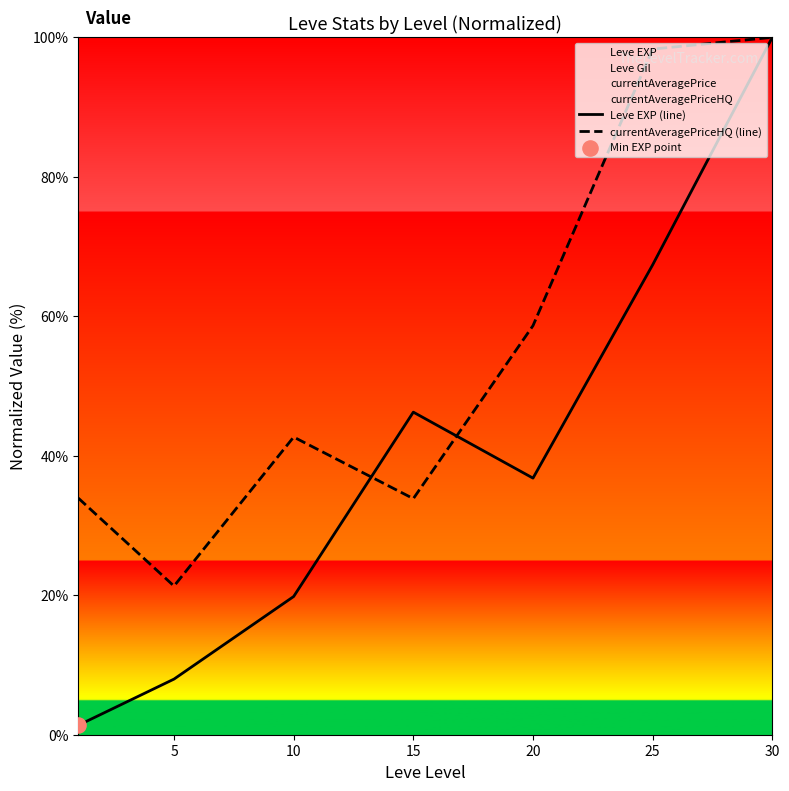

Which series has the widest spread of Y values?

Leve EXP (line)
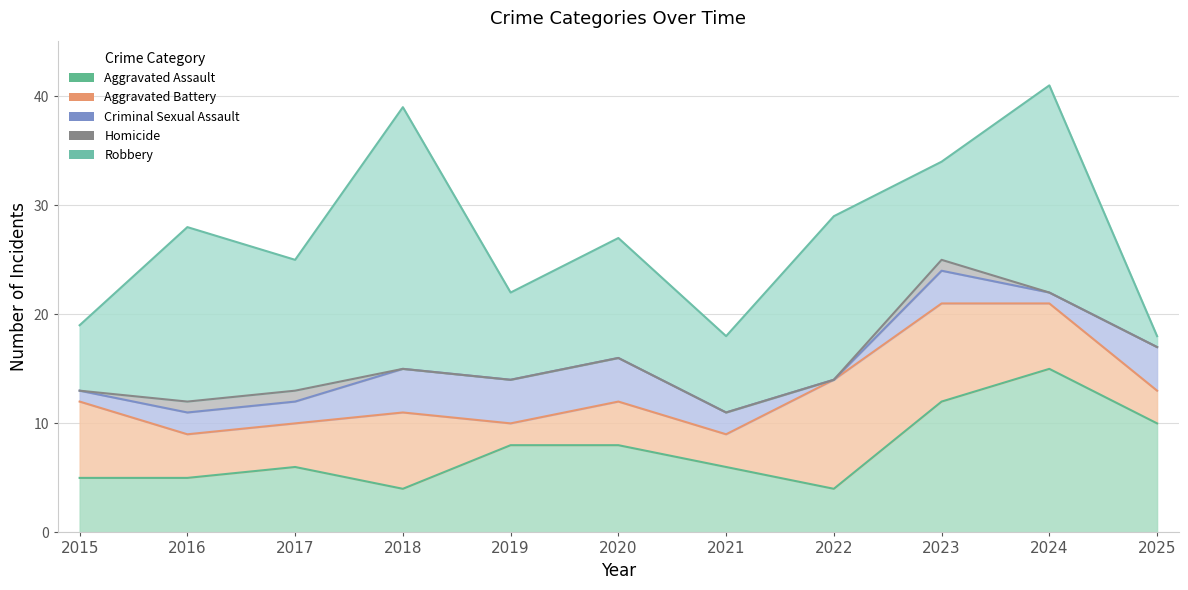

Count the number of data series in this chart.

5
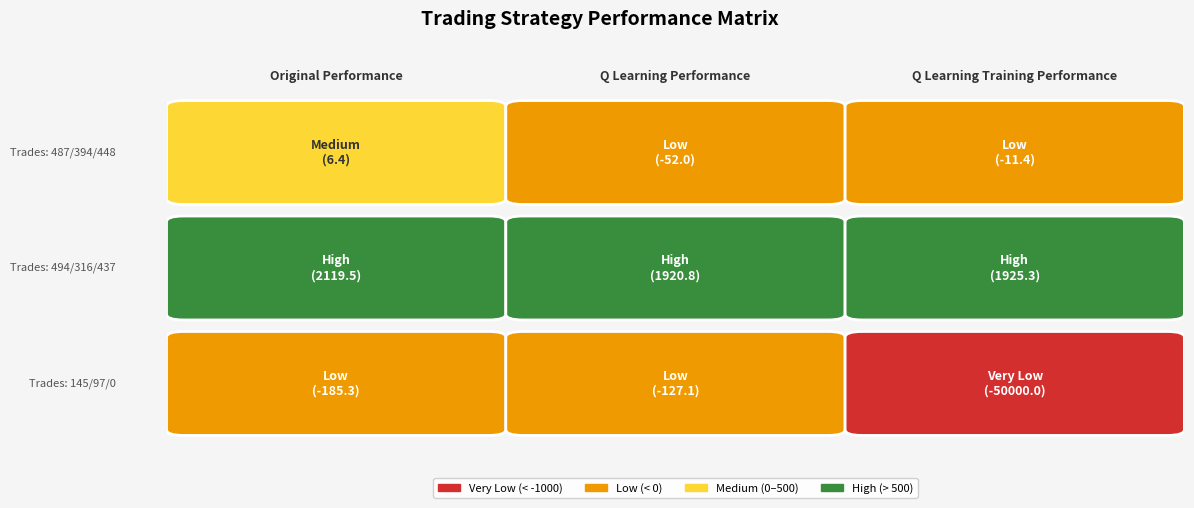

Is it true that Row 2 equals -127.1 at 1?

True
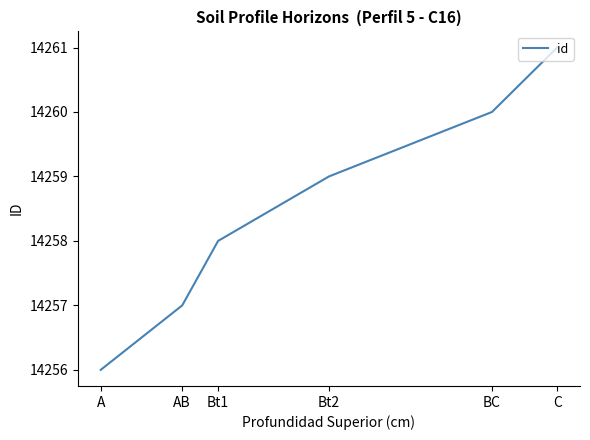

At which category does the chart reach its peak across all series?

C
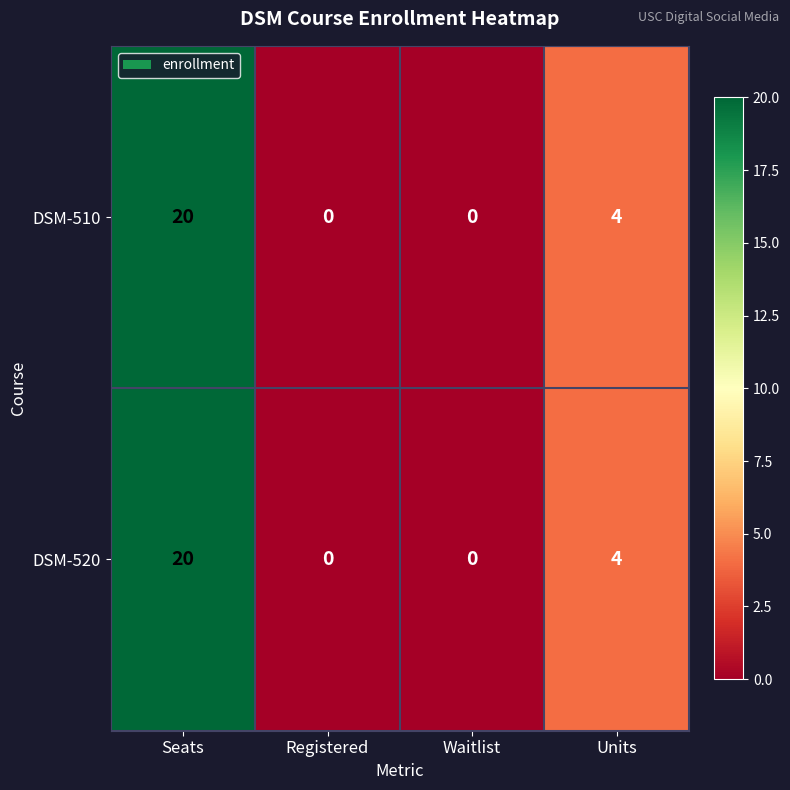

How many categories are shown in the chart?

4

+ + +

§ **WHAT NEEDS TO BE DONE**
Please retype the records above word for word, leaving out the pictures.

§ **OUTPUT OF THE TASK**
Which series has the widest spread of Y values?

Leve EXP (line)

Count the number of data series in this chart.

5

Is it true that Row 2 equals -127.1 at 1?

True

At which category does the chart reach its peak across all series?

C

How many categories are shown in the chart?

4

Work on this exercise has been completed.